_PROVIDED TEXT_
· · · · · · ·
Any and all priority claims identified in the Application Data Sheet, or any correction thereto, are hereby incorporated by reference under 37 CFR 1.57.
The present invention relates to systems for providing a water-tight seal at the corners of structures. More specifically, a preferred embodiment provides a device and method for flashing and sealing the corners of recessed window frames and recessed window wall conditions.
In the construction of new homes, it is important to provide a water-tight seal at the seams of any openings in exterior walls, specifically windows and doors. A number of different devices and methods of providing such a seal are in current use. All of these methods have at least one major drawback. Some are expensive, some are time consuming, some must be performed just right in order to be effective, some are not durable, and some create sharp edges that cut subsequent layers of building materials.
One specific type of condition that is installed in many homes today is the recessed window. Recessed windows include an outer wall opening that is flush with the exterior of the house, and an inner, recessed framed opening, that lies in a plane behind that of the exterior. Generally, the inner framed opening has a height and width less than that of the outer framed opening. When the window is finally installed, it lies within the inner framed opening.
Recessed windows are particularly difficult to flash and seal adequately, especially at the corners. Rain, especially wind-driven rain, tends to penetrate the corners of these windows rather easily. When this water infiltrates the space behind the flashing, it becomes trapped there and causes rotting and deterioration of the underlying wood, as well as fungus, mold and mildew growth within the wall systems.
The inadequacy of current flashing systems is due to two problems. First, there is no known flashing system that is very reliable, even if installed correctly. Second, most flashing is performed by unskilled low-wage laborers. Most of these workers pay little attention to quality, and instead try to get the job done as quickly as possible. Further, many lack the language skills necessary to understand the detailed instructions that must be given by a supervisor in order to ensure a proper flashing. Because it is not cost effective to have a supervisor inspect every corner of every recessed window, many windows are installed with poor flashing. As a result, many flashing systems that might be effective if installed properly every time do not work well in practice.
Therefore, there is a need for a corner flashing system that is not only effective when correctly installed, but is also nearly impossible to install incorrectly. Further, the system should be well adapted to installation in recessed window frames.
· · · · · · ·
_INPUT DATA_
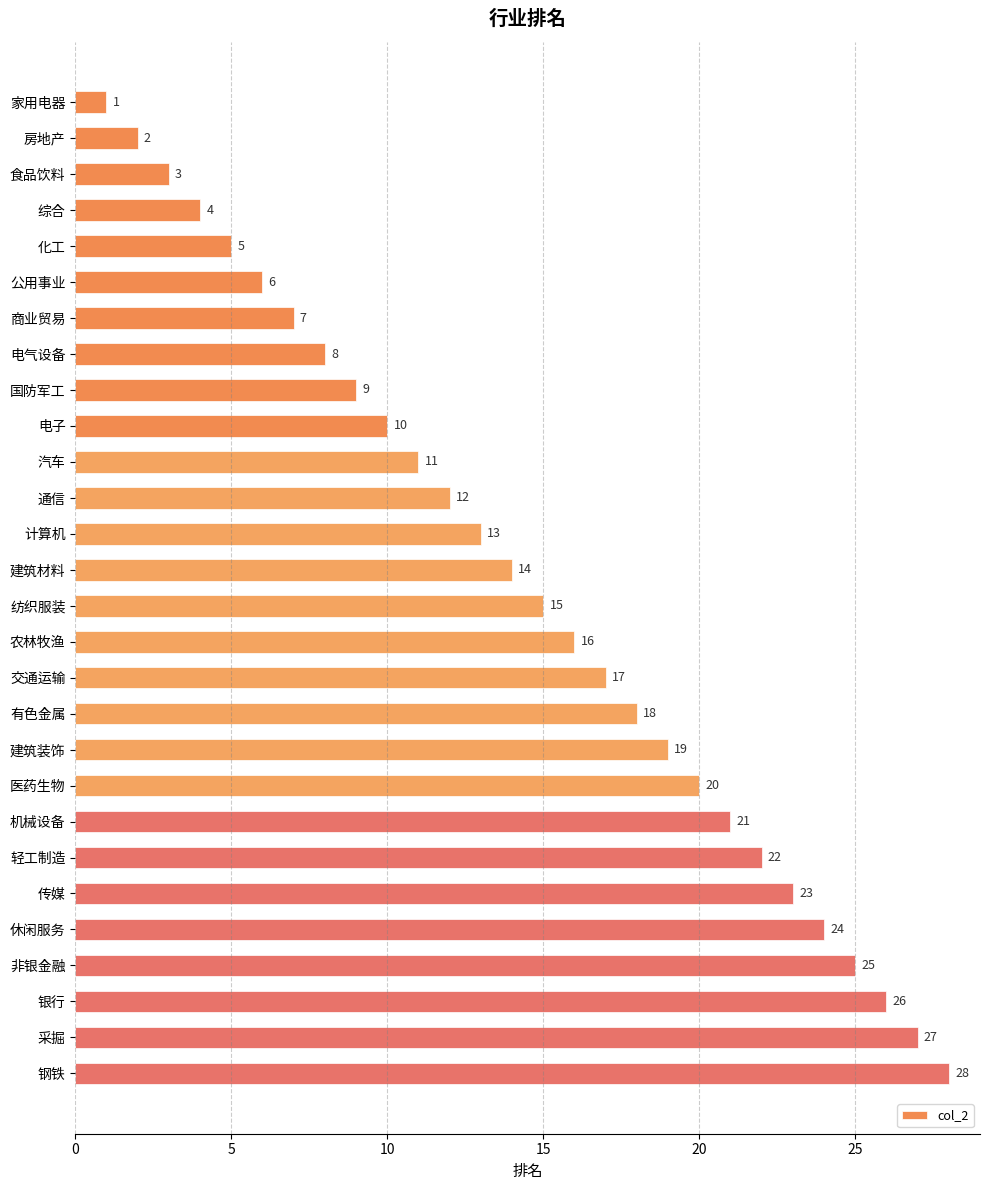

The value at 银行 is 36. True or false?

False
· · · · · · ·
_EXERCISES TO COMPLETE_
1. Copy the part of the text on corner flashing that starts at "The present invention" and ends at "of building materials.".
2. In the text on corner flashing, shorten the paragraph beginning "The inadequacy of current flashing systems" into a bulleted list that keeps its main facts.
3. According to the text on corner flashing, what happens when water gets trapped behind the flashing of a recessed window?
The listing is separate material, unconnected to the text on corner flashing.

_ANSWERS FOR EACH ITEM_
1.
The present invention relates to systems for providing a water-tight seal at the corners of structures. More specifically, a preferred embodiment provides a device and method for flashing and sealing the corners of recessed window frames and recessed window wall conditions.
In the construction of new homes, it is important to provide a water-tight seal at the seams of any openings in exterior walls, specifically windows and doors. A number of different devices and methods of providing such a seal are in current use. All of these methods have at least one major drawback. Some are expensive, some are time consuming, some must be performed just right in order to be effective, some are not durable, and some create sharp edges that cut subsequent layers of building materials.

2.
- Current flashing systems fall short for two reasons.
- No known flashing system is very reliable, even when installed correctly.
- Most flashing is done by unskilled, low-wage laborers who care little about quality and work as fast as possible.
- Many of these workers lack the language skills to understand a supervisor's detailed instructions.
- Having a supervisor inspect every corner of every recessed window is not cost effective, so many windows end up poorly flashed.
- As a result, systems that could work if always installed properly often fail in practice.

3. It causes the underlying wood to rot and deteriorate, and it leads to fungus, mold and mildew growth within the wall systems.